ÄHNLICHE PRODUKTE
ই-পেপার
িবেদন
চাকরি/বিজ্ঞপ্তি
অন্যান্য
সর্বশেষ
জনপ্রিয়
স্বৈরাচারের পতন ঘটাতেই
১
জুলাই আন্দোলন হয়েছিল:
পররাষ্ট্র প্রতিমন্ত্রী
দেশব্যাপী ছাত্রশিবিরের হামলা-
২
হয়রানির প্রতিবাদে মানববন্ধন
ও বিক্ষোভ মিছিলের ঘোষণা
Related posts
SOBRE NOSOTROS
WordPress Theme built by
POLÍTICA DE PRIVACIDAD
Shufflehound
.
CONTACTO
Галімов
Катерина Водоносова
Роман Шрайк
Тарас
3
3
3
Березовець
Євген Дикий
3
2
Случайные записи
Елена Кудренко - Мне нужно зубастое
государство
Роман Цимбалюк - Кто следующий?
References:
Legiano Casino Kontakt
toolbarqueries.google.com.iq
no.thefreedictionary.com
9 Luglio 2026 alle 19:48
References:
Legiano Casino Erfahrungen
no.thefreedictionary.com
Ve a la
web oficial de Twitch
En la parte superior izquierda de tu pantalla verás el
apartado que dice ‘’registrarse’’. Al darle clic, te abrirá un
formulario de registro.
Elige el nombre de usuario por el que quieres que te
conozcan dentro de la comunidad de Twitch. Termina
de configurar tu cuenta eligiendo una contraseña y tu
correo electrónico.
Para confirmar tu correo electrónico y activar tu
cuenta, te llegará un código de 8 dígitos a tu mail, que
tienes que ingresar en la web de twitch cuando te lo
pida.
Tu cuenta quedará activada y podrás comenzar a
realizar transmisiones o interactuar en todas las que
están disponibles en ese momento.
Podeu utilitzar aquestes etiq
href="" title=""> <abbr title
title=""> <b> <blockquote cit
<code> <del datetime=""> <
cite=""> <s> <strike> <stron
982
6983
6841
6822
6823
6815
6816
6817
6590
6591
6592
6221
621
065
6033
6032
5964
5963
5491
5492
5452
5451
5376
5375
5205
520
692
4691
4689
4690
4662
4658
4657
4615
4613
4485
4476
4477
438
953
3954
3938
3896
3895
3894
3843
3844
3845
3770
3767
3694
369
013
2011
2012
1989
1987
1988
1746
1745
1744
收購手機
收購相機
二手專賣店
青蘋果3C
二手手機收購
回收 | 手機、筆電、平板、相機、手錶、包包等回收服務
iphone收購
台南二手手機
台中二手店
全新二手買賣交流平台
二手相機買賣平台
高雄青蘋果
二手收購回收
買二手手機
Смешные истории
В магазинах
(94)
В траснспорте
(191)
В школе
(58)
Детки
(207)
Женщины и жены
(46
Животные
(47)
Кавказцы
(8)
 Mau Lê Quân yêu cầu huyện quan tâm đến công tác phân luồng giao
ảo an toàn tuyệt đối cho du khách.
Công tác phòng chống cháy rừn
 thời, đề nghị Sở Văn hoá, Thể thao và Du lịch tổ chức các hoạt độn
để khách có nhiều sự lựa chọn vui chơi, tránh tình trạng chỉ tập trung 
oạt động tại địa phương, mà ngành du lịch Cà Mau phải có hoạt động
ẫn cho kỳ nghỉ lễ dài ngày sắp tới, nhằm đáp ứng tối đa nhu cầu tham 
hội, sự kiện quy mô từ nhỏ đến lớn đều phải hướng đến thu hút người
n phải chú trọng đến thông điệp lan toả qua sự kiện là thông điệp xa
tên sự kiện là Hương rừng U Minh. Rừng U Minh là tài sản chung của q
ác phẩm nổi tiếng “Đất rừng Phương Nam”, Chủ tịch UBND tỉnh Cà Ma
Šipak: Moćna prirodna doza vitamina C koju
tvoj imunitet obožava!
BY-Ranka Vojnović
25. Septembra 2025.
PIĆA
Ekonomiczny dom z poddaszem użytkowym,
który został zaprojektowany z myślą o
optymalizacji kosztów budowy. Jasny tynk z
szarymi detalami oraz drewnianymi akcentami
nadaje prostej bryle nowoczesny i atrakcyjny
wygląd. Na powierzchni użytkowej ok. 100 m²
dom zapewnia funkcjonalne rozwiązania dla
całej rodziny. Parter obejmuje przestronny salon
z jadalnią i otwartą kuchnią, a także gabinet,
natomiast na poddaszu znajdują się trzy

Task to carry out —
Output the listing above in full. Every line must match.

Task answer —
ÄHNLICHE PRODUKTE
ই-পেপার
িবেদন
চাকরি/বিজ্ঞপ্তি
অন্যান্য
সর্বশেষ
জনপ্রিয়
স্বৈরাচারের পতন ঘটাতেই
১
জুলাই আন্দোলন হয়েছিল:
পররাষ্ট্র প্রতিমন্ত্রী
দেশব্যাপী ছাত্রশিবিরের হামলা-
২
হয়রানির প্রতিবাদে মানববন্ধন
ও বিক্ষোভ মিছিলের ঘোষণা
Related posts
SOBRE NOSOTROS
WordPress Theme built by
POLÍTICA DE PRIVACIDAD
Shufflehound
.
CONTACTO
Галімов
Катерина Водоносова
Роман Шрайк
Тарас
3
3
3
Березовець
Євген Дикий
3
2
Случайные записи
Елена Кудренко - Мне нужно зубастое
государство
Роман Цимбалюк - Кто следующий?
References:
Legiano Casino Kontakt
toolbarqueries.google.com.iq
no.thefreedictionary.com
9 Luglio 2026 alle 19:48
References:
Legiano Casino Erfahrungen
no.thefreedictionary.com
Ve a la
web oficial de Twitch
En la parte superior izquierda de tu pantalla verás el
apartado que dice ‘’registrarse’’. Al darle clic, te abrirá un
formulario de registro.
Elige el nombre de usuario por el que quieres que te
conozcan dentro de la comunidad de Twitch. Termina
de configurar tu cuenta eligiendo una contraseña y tu
correo electrónico.
Para confirmar tu correo electrónico y activar tu
cuenta, te llegará un código de 8 dígitos a tu mail, que
tienes que ingresar en la web de twitch cuando te lo
pida.
Tu cuenta quedará activada y podrás comenzar a
realizar transmisiones o interactuar en todas las que
están disponibles en ese momento.
Podeu utilitzar aquestes etiq
href="" title=""> <abbr title
title=""> <b> <blockquote cit
<code> <del datetime=""> <
cite=""> <s> <strike> <stron
982
6983
6841
6822
6823
6815
6816
6817
6590
6591
6592
6221
621
065
6033
6032
5964
5963
5491
5492
5452
5451
5376
5375
5205
520
692
4691
4689
4690
4662
4658
4657
4615
4613
4485
4476
4477
438
953
3954
3938
3896
3895
3894
3843
3844
3845
3770
3767
3694
369
013
2011
2012
1989
1987
1988
1746
1745
1744
收購手機
收購相機
二手專賣店
青蘋果3C
二手手機收購
回收 | 手機、筆電、平板、相機、手錶、包包等回收服務
iphone收購
台南二手手機
台中二手店
全新二手買賣交流平台
二手相機買賣平台
高雄青蘋果
二手收購回收
買二手手機
Смешные истории
В магазинах
(94)
В траснспорте
(191)
В школе
(58)
Детки
(207)
Женщины и жены
(46
Животные
(47)
Кавказцы
(8)
 Mau Lê Quân yêu cầu huyện quan tâm đến công tác phân luồng giao
ảo an toàn tuyệt đối cho du khách.
Công tác phòng chống cháy rừn
 thời, đề nghị Sở Văn hoá, Thể thao và Du lịch tổ chức các hoạt độn
để khách có nhiều sự lựa chọn vui chơi, tránh tình trạng chỉ tập trung 
oạt động tại địa phương, mà ngành du lịch Cà Mau phải có hoạt động
ẫn cho kỳ nghỉ lễ dài ngày sắp tới, nhằm đáp ứng tối đa nhu cầu tham 
hội, sự kiện quy mô từ nhỏ đến lớn đều phải hướng đến thu hút người
n phải chú trọng đến thông điệp lan toả qua sự kiện là thông điệp xa
tên sự kiện là Hương rừng U Minh. Rừng U Minh là tài sản chung của q
ác phẩm nổi tiếng “Đất rừng Phương Nam”, Chủ tịch UBND tỉnh Cà Ma
Šipak: Moćna prirodna doza vitamina C koju
tvoj imunitet obožava!
BY-Ranka Vojnović
25. Septembra 2025.
PIĆA
Ekonomiczny dom z poddaszem użytkowym,
który został zaprojektowany z myślą o
optymalizacji kosztów budowy. Jasny tynk z
szarymi detalami oraz drewnianymi akcentami
nadaje prostej bryle nowoczesny i atrakcyjny
wygląd. Na powierzchni użytkowej ok. 100 m²
dom zapewnia funkcjonalne rozwiązania dla
całej rodziny. Parter obejmuje przestronny salon
z jadalnią i otwartą kuchnią, a także gabinet,
natomiast na poddaszu znajdują się trzy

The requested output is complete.